## Data provided
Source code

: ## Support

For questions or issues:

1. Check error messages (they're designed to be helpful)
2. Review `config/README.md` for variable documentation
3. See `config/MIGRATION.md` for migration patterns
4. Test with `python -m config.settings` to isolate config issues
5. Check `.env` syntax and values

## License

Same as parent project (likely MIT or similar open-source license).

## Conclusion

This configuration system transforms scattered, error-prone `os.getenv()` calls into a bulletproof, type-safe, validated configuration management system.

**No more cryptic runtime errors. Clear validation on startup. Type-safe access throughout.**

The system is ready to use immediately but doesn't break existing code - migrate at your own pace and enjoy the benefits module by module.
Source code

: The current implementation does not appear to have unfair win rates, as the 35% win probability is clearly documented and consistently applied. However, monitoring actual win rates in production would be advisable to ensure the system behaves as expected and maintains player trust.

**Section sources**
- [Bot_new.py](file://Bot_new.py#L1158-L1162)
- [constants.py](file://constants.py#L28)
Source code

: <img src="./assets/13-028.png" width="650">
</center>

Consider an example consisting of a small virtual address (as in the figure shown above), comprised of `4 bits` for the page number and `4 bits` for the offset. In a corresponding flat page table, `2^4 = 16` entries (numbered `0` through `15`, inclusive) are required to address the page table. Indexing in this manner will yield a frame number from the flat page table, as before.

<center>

## Description of the task
Print the source text of every row above, character for character, with no changes.

## Expected answer
Source code

: ## Support

For questions or issues:

1. Check error messages (they're designed to be helpful)
2. Review `config/README.md` for variable documentation
3. See `config/MIGRATION.md` for migration patterns
4. Test with `python -m config.settings` to isolate config issues
5. Check `.env` syntax and values

## License

Same as parent project (likely MIT or similar open-source license).

## Conclusion

This configuration system transforms scattered, error-prone `os.getenv()` calls into a bulletproof, type-safe, validated configuration management system.

**No more cryptic runtime errors. Clear validation on startup. Type-safe access throughout.**

The system is ready to use immediately but doesn't break existing code - migrate at your own pace and enjoy the benefits module by module.
Source code

: The current implementation does not appear to have unfair win rates, as the 35% win probability is clearly documented and consistently applied. However, monitoring actual win rates in production would be advisable to ensure the system behaves as expected and maintains player trust.

**Section sources**
- [Bot_new.py](file://Bot_new.py#L1158-L1162)
- [constants.py](file://constants.py#L28)
Source code

: <img src="./assets/13-028.png" width="650">
</center>

Consider an example consisting of a small virtual address (as in the figure shown above), comprised of `4 bits` for the page number and `4 bits` for the offset. In a corresponding flat page table, `2^4 = 16` entries (numbered `0` through `15`, inclusive) are required to address the page table. Indexing in this manner will yield a frame number from the flat page table, as before.

<center>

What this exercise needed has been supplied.